#### Consegna 1
Ricopia tale e quale tutto ciò che va dall'inizio delle righe fino alla riga che contiene "printed textile designs", estremi inclusi.

#### Testo scelto
<<<<

Entrando nel dettaglio del motore, che ricordiamo è un V6 a 90° biturbo di cilindrata di 2.890 cc che sulla Stelvio Quadrifoglio esprime 510 CV a 6.500 giri/min e una coppia massima di 600 Nm tra i 2.500 e i 5.000 giri, Pivetti inizia a descriverlo puntando direttamente al cuore dei più appassionati: “Siamo partiti dalla stessa configurazione dei V6 di Formula 1. Si tratta di un V di 90° con tre bottoni di manovella sui quali sono montate affiancate tre coppie di bielle. In questo modo, a differenza di un 6 cilindri in linea con accensioni equidistanziate di 120° si ha un ordine di scoppio ‘zoppo’, a 90°-150°-90° e così via, con un’armonica di vibrazione di ordine 1,5. Questa configurazione consente innanzitutto di fare un V6 più corto, e questo è vantaggioso per la sistemazione nel vano motore, poi ogni cilindro su ogni bancata ha gli scoppi regolari intervallati di 240°, e questo genera fasi di scarico all’interno della turbina esattamente equidistanti. Ma questo consente di soddisfare anche un’altra importante esigenza del progetto, ovvero la disattivazione di una bancata di tre cilindri per ottimizzare i consumi e le emissioni in funzione delle esigenze di guida”.

>>>>

#### Dati registrati
<<<<

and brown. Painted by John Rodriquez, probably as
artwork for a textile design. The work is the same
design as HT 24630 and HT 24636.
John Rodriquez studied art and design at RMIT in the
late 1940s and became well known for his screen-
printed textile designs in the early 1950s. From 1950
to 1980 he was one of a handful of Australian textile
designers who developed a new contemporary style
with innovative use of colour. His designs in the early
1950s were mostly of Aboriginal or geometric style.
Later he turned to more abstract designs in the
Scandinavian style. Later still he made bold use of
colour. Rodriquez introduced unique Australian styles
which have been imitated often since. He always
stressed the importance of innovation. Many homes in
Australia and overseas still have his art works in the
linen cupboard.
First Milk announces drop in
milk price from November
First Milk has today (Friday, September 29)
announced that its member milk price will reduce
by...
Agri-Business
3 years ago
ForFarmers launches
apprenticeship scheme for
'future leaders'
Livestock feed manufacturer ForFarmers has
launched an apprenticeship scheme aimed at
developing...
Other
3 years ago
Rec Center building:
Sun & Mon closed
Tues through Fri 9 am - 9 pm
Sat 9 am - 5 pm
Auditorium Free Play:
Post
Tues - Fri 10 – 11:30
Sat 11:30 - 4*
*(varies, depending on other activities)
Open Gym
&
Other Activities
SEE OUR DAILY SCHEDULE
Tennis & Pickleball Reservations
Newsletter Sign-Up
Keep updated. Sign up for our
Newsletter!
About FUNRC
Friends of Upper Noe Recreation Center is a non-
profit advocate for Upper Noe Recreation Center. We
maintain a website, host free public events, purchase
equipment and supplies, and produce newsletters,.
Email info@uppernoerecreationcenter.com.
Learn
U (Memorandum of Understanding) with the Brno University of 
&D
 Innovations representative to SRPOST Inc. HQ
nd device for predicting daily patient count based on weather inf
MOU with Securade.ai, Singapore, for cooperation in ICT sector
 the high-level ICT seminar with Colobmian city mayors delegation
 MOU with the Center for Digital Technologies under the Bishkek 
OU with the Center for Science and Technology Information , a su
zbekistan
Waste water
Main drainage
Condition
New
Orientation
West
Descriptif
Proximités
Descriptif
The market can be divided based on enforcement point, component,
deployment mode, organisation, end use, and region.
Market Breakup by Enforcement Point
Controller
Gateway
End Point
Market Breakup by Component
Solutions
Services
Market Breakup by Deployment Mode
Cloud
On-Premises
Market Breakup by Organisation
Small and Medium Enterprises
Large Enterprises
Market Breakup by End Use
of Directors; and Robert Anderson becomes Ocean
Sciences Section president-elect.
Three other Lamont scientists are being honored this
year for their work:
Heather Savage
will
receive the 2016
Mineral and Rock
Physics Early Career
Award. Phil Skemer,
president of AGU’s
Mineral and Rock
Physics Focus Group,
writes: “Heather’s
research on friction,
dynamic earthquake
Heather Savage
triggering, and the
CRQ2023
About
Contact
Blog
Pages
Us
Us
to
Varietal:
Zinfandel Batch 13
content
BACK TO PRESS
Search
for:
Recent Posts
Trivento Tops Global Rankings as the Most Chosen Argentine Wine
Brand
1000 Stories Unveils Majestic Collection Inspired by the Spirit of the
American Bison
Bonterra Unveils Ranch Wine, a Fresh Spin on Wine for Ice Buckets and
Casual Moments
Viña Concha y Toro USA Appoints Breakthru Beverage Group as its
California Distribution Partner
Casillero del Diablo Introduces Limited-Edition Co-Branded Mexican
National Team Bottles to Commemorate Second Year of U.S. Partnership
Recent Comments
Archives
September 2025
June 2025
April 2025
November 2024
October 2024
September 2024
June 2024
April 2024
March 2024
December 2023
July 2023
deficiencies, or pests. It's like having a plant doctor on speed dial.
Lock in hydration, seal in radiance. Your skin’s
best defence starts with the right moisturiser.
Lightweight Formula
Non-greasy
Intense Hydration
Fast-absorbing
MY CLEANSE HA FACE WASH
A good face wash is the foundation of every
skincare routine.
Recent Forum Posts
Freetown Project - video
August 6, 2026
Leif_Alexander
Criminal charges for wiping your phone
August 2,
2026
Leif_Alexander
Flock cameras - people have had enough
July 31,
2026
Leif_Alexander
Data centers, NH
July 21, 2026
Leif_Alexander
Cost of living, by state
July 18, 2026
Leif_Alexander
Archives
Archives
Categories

>>>>

#### Consegna 2
Riassumi in due frasi il testo sul motore V6.

#### Risposta scritta 1
and brown. Painted by John Rodriquez, probably as
artwork for a textile design. The work is the same
design as HT 24630 and HT 24636.
John Rodriquez studied art and design at RMIT in the
late 1940s and became well known for his screen-
printed textile designs in the early 1950s. From 1950

#### Risposta scritta 2
Il motore della Stelvio Quadrifoglio è un V6 a 90° biturbo da 2.890 cc con 510 CV e 600 Nm di coppia massima. Secondo Pivetti riprende la configurazione dei V6 di Formula 1, con tre bottoni di manovella e un ordine di scoppio irregolare, e questa soluzione rende il motore più corto, dà fasi di scarico equidistanti nella turbina e consente di disattivare una bancata di tre cilindri per ridurre consumi ed emissioni.